Do DuPont As Agriculture Soars
Stock stands out for affordability, earnings.
Four hundred empty acres that used to be my farm
I grew up like me daddy did, my grandpa cleared this land
When I was five I walked the fence while grandpa held my hand"
- Rain On The Scarecrow, John Mellencamp
I was fortunate enough to hear John Mellencamp perform at a very small venue a number of years ago. Tonight Billy Joel will present John Mellencamp for induction into the Rock and Roll Hall of Fame at the Waldorf Astoria. Rain On The Scarecrow was released in 1985, and things weren't great for the small farmer at the time.
Oh my, how things have changed.
Without question one of the great secular growth stories over the last 18 months has been agriculture. For illustration, we need only look at the explosive stock moves in companies like Deere & Co. (DE), up about 155%, Monsanto (MON), up about 145% since August of 2006, and Potash (POT), up about 400% over the same period of time.
Although on a valuation basis I can still make a compelling argument for each of these stocks, the parabolic moves higher may be enough to scare off grizzled veterans. But if we accept the fact that the agriculture story is still very much alive, what's the trade?
E.I. du Pont de Nemours & Company (DD), from here on referred to simply as DuPont, is worth a look. According to the company's website, "In 1802, DuPont was primarily an explosives company. One hundred years ago their focus turned to chemicals, materials and energy." These days, when many people think of DuPont, they think of Corian and Kevlar. But there's been something of a seismic shift at the company.
On February 20th, DuPont reaffirmed its outlook for first quarter and fiscal 2008. The company went on to say its "agriculture and nutrition segment is on track to deliver double-digit earnings growth in 2008 by increasing North American corn trait penetration to 90% from 75% in 2007." But it's not just about corn. DuPont enjoys strong positions in animal health solutions, crop protection, seeds and inoculants and vegetation management. To that end, more than 20% of their revenues are now derived either directly or indirectly from agriculture.
At 14.00 times trailing and 12.50 times forward earnings, DuPont is much cheaper than the pure agriculture plays of Potash, which currently trades around 46 times trailing and 19 times forward earnings, and Monsanto, which trades at 51 times trailing and 30.50 times forward earnings.
I bring the distinction to light because I still believe we're early in the cycle of DuPont's growth in the agriculture space. Although it will never enjoy the hefty multiple awarded to leaders like Potash and Monsanto, there's still tremendous room for multiple expansion.

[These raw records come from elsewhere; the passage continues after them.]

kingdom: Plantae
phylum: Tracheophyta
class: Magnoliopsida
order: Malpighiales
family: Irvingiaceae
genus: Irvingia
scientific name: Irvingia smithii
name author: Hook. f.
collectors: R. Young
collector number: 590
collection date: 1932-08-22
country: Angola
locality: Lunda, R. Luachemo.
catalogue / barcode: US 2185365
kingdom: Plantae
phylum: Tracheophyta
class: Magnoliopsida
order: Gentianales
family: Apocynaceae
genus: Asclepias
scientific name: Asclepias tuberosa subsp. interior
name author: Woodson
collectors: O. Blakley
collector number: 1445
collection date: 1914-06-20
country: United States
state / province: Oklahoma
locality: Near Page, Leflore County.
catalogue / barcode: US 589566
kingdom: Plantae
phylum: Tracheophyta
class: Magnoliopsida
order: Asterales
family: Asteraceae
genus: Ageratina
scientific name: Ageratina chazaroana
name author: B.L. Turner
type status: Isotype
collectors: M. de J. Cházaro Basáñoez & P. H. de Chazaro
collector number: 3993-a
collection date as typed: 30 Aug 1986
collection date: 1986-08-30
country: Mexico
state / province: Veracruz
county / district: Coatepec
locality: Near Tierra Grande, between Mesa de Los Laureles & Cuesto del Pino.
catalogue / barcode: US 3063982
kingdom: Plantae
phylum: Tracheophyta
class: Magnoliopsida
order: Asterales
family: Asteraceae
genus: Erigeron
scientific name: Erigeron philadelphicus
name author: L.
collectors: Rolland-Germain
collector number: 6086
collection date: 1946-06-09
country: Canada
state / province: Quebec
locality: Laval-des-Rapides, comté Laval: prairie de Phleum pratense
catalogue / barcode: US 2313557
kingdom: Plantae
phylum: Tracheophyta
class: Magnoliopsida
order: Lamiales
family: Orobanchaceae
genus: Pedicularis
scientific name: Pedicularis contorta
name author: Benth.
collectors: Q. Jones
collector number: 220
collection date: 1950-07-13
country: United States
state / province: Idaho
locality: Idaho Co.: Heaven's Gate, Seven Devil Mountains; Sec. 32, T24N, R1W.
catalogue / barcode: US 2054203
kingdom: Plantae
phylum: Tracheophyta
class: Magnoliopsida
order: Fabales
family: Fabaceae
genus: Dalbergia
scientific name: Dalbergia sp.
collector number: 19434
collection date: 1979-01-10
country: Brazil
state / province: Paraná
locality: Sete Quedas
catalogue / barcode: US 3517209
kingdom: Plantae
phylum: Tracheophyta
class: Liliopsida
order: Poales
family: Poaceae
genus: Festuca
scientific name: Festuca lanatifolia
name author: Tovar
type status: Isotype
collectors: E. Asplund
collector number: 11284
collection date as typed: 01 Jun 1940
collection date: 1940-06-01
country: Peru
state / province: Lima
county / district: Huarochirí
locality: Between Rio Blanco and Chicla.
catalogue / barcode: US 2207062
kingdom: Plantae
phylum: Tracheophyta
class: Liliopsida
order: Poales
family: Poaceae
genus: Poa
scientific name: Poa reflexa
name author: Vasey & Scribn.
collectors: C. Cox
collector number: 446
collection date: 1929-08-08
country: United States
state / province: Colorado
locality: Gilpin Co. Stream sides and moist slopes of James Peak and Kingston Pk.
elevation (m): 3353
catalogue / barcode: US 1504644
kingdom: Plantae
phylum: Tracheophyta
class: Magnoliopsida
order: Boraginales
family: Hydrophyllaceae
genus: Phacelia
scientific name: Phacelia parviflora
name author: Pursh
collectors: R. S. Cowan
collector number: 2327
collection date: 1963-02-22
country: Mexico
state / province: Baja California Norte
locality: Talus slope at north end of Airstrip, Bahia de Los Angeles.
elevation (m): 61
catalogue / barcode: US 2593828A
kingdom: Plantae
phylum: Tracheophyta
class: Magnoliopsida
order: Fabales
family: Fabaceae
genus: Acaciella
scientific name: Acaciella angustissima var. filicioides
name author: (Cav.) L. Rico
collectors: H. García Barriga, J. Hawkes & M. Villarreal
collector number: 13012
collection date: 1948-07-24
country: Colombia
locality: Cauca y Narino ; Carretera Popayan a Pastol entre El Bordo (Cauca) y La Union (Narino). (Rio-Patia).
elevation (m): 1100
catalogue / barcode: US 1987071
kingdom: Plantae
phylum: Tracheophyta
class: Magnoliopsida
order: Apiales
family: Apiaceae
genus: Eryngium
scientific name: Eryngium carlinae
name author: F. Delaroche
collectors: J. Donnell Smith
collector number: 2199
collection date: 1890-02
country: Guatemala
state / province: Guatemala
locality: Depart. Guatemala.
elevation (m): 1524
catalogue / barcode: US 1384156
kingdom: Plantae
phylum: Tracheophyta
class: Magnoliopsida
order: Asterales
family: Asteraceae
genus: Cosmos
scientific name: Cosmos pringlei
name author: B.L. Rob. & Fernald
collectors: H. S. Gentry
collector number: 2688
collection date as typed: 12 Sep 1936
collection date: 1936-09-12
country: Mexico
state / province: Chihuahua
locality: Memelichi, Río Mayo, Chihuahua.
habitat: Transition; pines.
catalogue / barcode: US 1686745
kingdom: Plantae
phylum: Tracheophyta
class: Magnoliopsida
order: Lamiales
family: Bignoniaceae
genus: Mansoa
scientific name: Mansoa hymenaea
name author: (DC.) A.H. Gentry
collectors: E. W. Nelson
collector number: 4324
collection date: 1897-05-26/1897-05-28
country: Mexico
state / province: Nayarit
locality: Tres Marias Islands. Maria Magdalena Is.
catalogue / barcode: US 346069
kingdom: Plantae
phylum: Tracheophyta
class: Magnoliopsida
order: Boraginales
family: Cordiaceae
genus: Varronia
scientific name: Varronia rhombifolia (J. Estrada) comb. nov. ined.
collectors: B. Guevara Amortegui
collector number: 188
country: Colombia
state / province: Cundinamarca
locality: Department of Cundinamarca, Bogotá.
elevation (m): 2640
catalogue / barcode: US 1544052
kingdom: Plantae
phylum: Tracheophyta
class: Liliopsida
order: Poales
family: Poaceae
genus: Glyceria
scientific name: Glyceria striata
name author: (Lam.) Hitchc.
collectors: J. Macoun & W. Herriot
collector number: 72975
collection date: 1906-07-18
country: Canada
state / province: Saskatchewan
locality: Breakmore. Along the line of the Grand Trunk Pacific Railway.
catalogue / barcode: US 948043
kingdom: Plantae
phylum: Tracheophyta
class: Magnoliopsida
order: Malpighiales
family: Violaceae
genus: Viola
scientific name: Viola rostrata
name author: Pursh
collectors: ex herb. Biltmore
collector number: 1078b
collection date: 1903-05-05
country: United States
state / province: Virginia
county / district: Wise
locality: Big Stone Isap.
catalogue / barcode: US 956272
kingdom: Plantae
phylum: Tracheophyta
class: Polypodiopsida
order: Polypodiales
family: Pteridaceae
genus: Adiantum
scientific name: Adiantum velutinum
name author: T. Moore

Obviously, entry points are everything, and more so in the current environment. Since trading as low as $42.50 in mid- to late January, DuPont has seen a nice bounce of close to 10%. The $47.50 level on the upside has proved to be resistance as recently as February 27th and December 10th before that. I think we could potentially see DuPont trade back down to $44.50 or so, and I think that would provide a fantastic entry point. For those who are a bit more aggressive, starting to build a position at current levels may be a reasonable idea.
On March 4th, DuPont was initiated at outperform (along with Monsanto, interestingly enough) at Credit Suisse with a price target of $57. I don't think we go straight up from here, but a close above $48 may signal a breakout. It's also important to mention that DuPont pays a tidy dividend of 3.5%.
I love the way their product mix has changed with the times over the years. It's my contention that DuPont provides us with a great -- and relatively cheap -- way to play the still-robust agriculture industry.